Task statement:
An accurate, complete copy of the records below is required.

Data records Block Start

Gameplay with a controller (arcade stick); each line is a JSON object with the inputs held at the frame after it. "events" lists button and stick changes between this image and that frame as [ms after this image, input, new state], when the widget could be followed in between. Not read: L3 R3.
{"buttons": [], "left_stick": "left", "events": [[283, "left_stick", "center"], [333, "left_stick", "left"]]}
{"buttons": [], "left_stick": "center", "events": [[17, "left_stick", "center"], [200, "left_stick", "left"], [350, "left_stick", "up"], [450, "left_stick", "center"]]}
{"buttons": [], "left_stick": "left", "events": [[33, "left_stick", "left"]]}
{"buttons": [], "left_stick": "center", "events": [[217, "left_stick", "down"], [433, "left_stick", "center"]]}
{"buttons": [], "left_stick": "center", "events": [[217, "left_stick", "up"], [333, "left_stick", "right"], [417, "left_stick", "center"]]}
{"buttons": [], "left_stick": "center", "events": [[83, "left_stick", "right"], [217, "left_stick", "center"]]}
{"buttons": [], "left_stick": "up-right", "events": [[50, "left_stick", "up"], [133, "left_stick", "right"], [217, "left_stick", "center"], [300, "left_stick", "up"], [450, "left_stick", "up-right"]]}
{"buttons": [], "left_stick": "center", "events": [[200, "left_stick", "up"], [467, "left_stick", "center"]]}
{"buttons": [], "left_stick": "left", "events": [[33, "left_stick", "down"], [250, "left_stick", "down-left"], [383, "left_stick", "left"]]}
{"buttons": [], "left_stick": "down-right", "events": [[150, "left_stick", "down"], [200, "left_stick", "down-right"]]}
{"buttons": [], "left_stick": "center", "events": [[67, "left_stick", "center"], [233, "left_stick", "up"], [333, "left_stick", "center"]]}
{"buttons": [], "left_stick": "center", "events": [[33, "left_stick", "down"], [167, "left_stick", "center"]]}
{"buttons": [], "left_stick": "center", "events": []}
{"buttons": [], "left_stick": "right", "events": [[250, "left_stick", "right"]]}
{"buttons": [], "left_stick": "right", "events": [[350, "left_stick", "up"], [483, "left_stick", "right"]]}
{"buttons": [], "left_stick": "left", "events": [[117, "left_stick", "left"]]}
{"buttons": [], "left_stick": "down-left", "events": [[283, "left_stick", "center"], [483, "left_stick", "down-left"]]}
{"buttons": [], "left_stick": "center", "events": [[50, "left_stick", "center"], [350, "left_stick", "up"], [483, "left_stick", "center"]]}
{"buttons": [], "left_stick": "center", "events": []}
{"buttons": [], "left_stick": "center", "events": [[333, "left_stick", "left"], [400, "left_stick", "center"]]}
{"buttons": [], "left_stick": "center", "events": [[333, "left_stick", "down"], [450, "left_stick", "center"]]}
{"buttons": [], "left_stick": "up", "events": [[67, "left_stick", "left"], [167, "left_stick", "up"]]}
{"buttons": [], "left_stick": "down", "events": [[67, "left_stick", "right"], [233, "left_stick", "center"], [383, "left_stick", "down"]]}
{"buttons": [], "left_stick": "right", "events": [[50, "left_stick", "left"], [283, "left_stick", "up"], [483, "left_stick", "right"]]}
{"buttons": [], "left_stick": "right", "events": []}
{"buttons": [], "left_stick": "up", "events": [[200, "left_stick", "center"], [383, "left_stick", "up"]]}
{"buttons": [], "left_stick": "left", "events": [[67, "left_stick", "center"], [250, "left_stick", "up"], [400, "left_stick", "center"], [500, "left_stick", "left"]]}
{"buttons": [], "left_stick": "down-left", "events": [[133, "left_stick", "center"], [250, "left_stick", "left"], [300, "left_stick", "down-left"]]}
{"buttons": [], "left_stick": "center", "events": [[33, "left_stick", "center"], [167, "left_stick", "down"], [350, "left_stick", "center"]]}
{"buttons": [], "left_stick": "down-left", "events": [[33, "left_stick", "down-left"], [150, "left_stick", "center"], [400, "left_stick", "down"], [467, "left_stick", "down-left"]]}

Data records Block End

Answer space:
Gameplay with a controller (arcade stick); each line is a JSON object with the inputs held at the frame after it. "events" lists button and stick changes between this image and that frame as [ms after this image, input, new state], when the widget could be followed in between. Not read: L3 R3.
{"buttons": [], "left_stick": "left", "events": [[283, "left_stick", "center"], [333, "left_stick", "left"]]}
{"buttons": [], "left_stick": "center", "events": [[17, "left_stick", "center"], [200, "left_stick", "left"], [350, "left_stick", "up"], [450, "left_stick", "center"]]}
{"buttons": [], "left_stick": "left", "events": [[33, "left_stick", "left"]]}
{"buttons": [], "left_stick": "center", "events": [[217, "left_stick", "down"], [433, "left_stick", "center"]]}
{"buttons": [], "left_stick": "center", "events": [[217, "left_stick", "up"], [333, "left_stick", "right"], [417, "left_stick", "center"]]}
{"buttons": [], "left_stick": "center", "events": [[83, "left_stick", "right"], [217, "left_stick", "center"]]}
{"buttons": [], "left_stick": "up-right", "events": [[50, "left_stick", "up"], [133, "left_stick", "right"], [217, "left_stick", "center"], [300, "left_stick", "up"], [450, "left_stick", "up-right"]]}
{"buttons": [], "left_stick": "center", "events": [[200, "left_stick", "up"], [467, "left_stick", "center"]]}
{"buttons": [], "left_stick": "left", "events": [[33, "left_stick", "down"], [250, "left_stick", "down-left"], [383, "left_stick", "left"]]}
{"buttons": [], "left_stick": "down-right", "events": [[150, "left_stick", "down"], [200, "left_stick", "down-right"]]}
{"buttons": [], "left_stick": "center", "events": [[67, "left_stick", "center"], [233, "left_stick", "up"], [333, "left_stick", "center"]]}
{"buttons": [], "left_stick": "center", "events": [[33, "left_stick", "down"], [167, "left_stick", "center"]]}
{"buttons": [], "left_stick": "center", "events": []}
{"buttons": [], "left_stick": "right", "events": [[250, "left_stick", "right"]]}
{"buttons": [], "left_stick": "right", "events": [[350, "left_stick", "up"], [483, "left_stick", "right"]]}
{"buttons": [], "left_stick": "left", "events": [[117, "left_stick", "left"]]}
{"buttons": [], "left_stick": "down-left", "events": [[283, "left_stick", "center"], [483, "left_stick", "down-left"]]}
{"buttons": [], "left_stick": "center", "events": [[50, "left_stick", "center"], [350, "left_stick", "up"], [483, "left_stick", "center"]]}
{"buttons": [], "left_stick": "center", "events": []}
{"buttons": [], "left_stick": "center", "events": [[333, "left_stick", "left"], [400, "left_stick", "center"]]}
{"buttons": [], "left_stick": "center", "events": [[333, "left_stick", "down"], [450, "left_stick", "center"]]}
{"buttons": [], "left_stick": "up", "events": [[67, "left_stick", "left"], [167, "left_stick", "up"]]}
{"buttons": [], "left_stick": "down", "events": [[67, "left_stick", "right"], [233, "left_stick", "center"], [383, "left_stick", "down"]]}
{"buttons": [], "left_stick": "right", "events": [[50, "left_stick", "left"], [283, "left_stick", "up"], [483, "left_stick", "right"]]}
{"buttons": [], "left_stick": "right", "events": []}
{"buttons": [], "left_stick": "up", "events": [[200, "left_stick", "center"], [383, "left_stick", "up"]]}
{"buttons": [], "left_stick": "left", "events": [[67, "left_stick", "center"], [250, "left_stick", "up"], [400, "left_stick", "center"], [500, "left_stick", "left"]]}
{"buttons": [], "left_stick": "down-left", "events": [[133, "left_stick", "center"], [250, "left_stick", "left"], [300, "left_stick", "down-left"]]}
{"buttons": [], "left_stick": "center", "events": [[33, "left_stick", "center"], [167, "left_stick", "down"], [350, "left_stick", "center"]]}
{"buttons": [], "left_stick": "down-left", "events": [[33, "left_stick", "down-left"], [150, "left_stick", "center"], [400, "left_stick", "down"], [467, "left_stick", "down-left"]]}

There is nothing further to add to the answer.